= Record excerpts =
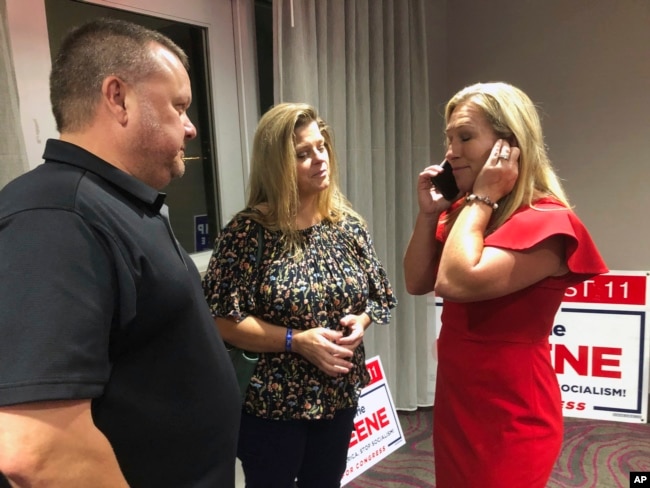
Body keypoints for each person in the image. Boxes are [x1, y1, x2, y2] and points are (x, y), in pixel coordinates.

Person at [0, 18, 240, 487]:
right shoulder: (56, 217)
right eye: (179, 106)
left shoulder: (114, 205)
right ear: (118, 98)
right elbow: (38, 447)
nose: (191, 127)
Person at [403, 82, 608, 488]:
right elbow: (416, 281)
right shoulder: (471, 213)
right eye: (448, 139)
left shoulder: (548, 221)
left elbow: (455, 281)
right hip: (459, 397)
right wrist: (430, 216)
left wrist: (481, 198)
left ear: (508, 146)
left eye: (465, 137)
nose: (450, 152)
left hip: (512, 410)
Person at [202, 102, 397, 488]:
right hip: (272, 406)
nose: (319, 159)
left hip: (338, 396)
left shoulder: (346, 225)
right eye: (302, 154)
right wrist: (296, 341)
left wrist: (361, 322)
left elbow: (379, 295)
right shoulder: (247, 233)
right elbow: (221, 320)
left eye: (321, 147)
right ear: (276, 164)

= Instructions to follow =
Only one stretch of the data above is needed. Restate it word for word, from the line containing "right shoulder: (471, 213)" through the line containing "right eye: (302, 154)", both ends included.

= Answer to the problem =
right shoulder: (471, 213)
right eye: (448, 139)
left shoulder: (548, 221)
left elbow: (455, 281)
right hip: (459, 397)
right wrist: (430, 216)
left wrist: (481, 198)
left ear: (508, 146)
left eye: (465, 137)
nose: (450, 152)
left hip: (512, 410)
Person at [202, 102, 397, 488]:
right hip: (272, 406)
nose: (319, 159)
left hip: (338, 396)
left shoulder: (346, 225)
right eye: (302, 154)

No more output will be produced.